### [Job]
In the listing below, rename each "chart" as "graph" and leave every other word untouched.

[Opening Records provided section]

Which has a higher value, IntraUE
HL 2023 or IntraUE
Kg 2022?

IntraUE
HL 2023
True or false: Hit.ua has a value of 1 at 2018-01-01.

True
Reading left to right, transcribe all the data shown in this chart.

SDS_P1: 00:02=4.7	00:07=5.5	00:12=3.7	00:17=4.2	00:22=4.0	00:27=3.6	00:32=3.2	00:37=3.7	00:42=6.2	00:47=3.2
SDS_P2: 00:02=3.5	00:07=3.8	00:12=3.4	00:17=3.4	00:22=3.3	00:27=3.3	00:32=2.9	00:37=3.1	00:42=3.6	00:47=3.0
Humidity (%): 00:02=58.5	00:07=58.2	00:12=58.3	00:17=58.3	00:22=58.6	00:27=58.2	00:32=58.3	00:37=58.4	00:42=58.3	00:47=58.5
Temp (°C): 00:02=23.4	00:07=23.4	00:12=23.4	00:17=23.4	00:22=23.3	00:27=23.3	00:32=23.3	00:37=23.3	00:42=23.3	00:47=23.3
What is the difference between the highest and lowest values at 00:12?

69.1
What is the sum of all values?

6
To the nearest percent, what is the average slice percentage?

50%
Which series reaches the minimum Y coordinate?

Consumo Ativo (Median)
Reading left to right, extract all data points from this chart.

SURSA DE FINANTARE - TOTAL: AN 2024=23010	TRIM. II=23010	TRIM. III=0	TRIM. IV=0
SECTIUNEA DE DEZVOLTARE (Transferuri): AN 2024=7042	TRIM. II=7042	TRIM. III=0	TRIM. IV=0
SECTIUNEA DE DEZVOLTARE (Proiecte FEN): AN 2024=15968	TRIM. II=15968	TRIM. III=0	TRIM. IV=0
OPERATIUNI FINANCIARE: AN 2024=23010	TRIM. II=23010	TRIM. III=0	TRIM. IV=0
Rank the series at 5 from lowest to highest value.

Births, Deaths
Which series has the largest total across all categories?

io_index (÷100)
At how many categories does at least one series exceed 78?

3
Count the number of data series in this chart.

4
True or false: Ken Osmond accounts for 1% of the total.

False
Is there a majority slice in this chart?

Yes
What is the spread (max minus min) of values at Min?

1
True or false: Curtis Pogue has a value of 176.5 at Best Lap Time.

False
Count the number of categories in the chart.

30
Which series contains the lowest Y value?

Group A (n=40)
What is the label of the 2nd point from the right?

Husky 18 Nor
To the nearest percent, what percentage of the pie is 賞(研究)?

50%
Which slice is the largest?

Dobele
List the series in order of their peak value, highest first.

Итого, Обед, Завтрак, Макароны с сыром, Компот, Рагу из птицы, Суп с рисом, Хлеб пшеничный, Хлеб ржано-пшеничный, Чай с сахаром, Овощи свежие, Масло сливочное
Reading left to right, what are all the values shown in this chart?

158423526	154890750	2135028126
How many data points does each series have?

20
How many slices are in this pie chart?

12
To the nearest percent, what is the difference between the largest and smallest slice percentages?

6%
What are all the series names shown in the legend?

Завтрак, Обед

[Closing Records provided section]

### [Answer section]
Which has a higher value, IntraUE
HL 2023 or IntraUE
Kg 2022?

IntraUE
HL 2023
True or false: Hit.ua has a value of 1 at 2018-01-01.

True
Reading left to right, transcribe all the data shown in this graph.

SDS_P1: 00:02=4.7	00:07=5.5	00:12=3.7	00:17=4.2	00:22=4.0	00:27=3.6	00:32=3.2	00:37=3.7	00:42=6.2	00:47=3.2
SDS_P2: 00:02=3.5	00:07=3.8	00:12=3.4	00:17=3.4	00:22=3.3	00:27=3.3	00:32=2.9	00:37=3.1	00:42=3.6	00:47=3.0
Humidity (%): 00:02=58.5	00:07=58.2	00:12=58.3	00:17=58.3	00:22=58.6	00:27=58.2	00:32=58.3	00:37=58.4	00:42=58.3	00:47=58.5
Temp (°C): 00:02=23.4	00:07=23.4	00:12=23.4	00:17=23.4	00:22=23.3	00:27=23.3	00:32=23.3	00:37=23.3	00:42=23.3	00:47=23.3
What is the difference between the highest and lowest values at 00:12?

69.1
What is the sum of all values?

6
To the nearest percent, what is the average slice percentage?

50%
Which series reaches the minimum Y coordinate?

Consumo Ativo (Median)
Reading left to right, extract all data points from this graph.

SURSA DE FINANTARE - TOTAL: AN 2024=23010	TRIM. II=23010	TRIM. III=0	TRIM. IV=0
SECTIUNEA DE DEZVOLTARE (Transferuri): AN 2024=7042	TRIM. II=7042	TRIM. III=0	TRIM. IV=0
SECTIUNEA DE DEZVOLTARE (Proiecte FEN): AN 2024=15968	TRIM. II=15968	TRIM. III=0	TRIM. IV=0
OPERATIUNI FINANCIARE: AN 2024=23010	TRIM. II=23010	TRIM. III=0	TRIM. IV=0
Rank the series at 5 from lowest to highest value.

Births, Deaths
Which series has the largest total across all categories?

io_index (÷100)
At how many categories does at least one series exceed 78?

3
Count the number of data series in this graph.

4
True or false: Ken Osmond accounts for 1% of the total.

False
Is there a majority slice in this graph?

Yes
What is the spread (max minus min) of values at Min?

1
True or false: Curtis Pogue has a value of 176.5 at Best Lap Time.

False
Count the number of categories in the graph.

30
Which series contains the lowest Y value?

Group A (n=40)
What is the label of the 2nd point from the right?

Husky 18 Nor
To the nearest percent, what percentage of the pie is 賞(研究)?

50%
Which slice is the largest?

Dobele
List the series in order of their peak value, highest first.

Итого, Обед, Завтрак, Макароны с сыром, Компот, Рагу из птицы, Суп с рисом, Хлеб пшеничный, Хлеб ржано-пшеничный, Чай с сахаром, Овощи свежие, Масло сливочное
Reading left to right, what are all the values shown in this graph?

158423526	154890750	2135028126
How many data points does each series have?

20
How many slices are in this pie graph?

12
To the nearest percent, what is the difference between the largest and smallest slice percentages?

6%
What are all the series names shown in the legend?

Завтрак, Обед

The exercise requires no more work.